== What you need to do ==
Copy out all lines in the data below containing the string "export".

== Information shown ==

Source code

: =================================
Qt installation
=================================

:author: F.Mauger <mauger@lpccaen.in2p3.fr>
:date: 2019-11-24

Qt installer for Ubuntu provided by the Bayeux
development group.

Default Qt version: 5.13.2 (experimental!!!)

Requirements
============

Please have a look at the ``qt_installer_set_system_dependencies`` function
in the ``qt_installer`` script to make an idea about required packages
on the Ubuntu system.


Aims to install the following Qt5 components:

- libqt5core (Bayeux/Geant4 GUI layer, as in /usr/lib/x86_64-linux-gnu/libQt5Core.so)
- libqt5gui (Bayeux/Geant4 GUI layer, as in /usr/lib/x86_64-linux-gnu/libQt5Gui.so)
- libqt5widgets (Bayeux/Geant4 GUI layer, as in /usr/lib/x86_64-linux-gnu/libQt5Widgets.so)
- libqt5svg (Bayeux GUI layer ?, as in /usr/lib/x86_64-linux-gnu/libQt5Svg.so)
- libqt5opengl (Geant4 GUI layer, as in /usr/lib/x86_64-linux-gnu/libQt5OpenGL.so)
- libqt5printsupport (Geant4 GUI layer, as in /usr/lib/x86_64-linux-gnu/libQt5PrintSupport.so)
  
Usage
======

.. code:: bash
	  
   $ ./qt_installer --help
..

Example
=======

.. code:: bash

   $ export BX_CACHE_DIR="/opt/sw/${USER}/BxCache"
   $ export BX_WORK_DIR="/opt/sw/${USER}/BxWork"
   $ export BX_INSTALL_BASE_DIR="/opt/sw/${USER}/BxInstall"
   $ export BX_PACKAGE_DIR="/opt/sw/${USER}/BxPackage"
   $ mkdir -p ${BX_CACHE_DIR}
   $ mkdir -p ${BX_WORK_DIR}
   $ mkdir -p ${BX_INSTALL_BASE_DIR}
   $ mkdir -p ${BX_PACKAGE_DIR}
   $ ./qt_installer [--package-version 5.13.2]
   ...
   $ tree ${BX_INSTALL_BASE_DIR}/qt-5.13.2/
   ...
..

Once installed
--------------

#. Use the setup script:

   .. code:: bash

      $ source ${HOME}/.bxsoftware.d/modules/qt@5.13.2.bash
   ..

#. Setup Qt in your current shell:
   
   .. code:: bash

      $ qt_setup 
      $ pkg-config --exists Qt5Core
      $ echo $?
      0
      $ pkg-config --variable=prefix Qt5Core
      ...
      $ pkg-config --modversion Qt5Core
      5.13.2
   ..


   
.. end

== Answer for the task ==
   $ export BX_CACHE_DIR="/opt/sw/${USER}/BxCache"
   $ export BX_WORK_DIR="/opt/sw/${USER}/BxWork"
   $ export BX_INSTALL_BASE_DIR="/opt/sw/${USER}/BxInstall"
   $ export BX_PACKAGE_DIR="/opt/sw/${USER}/BxPackage"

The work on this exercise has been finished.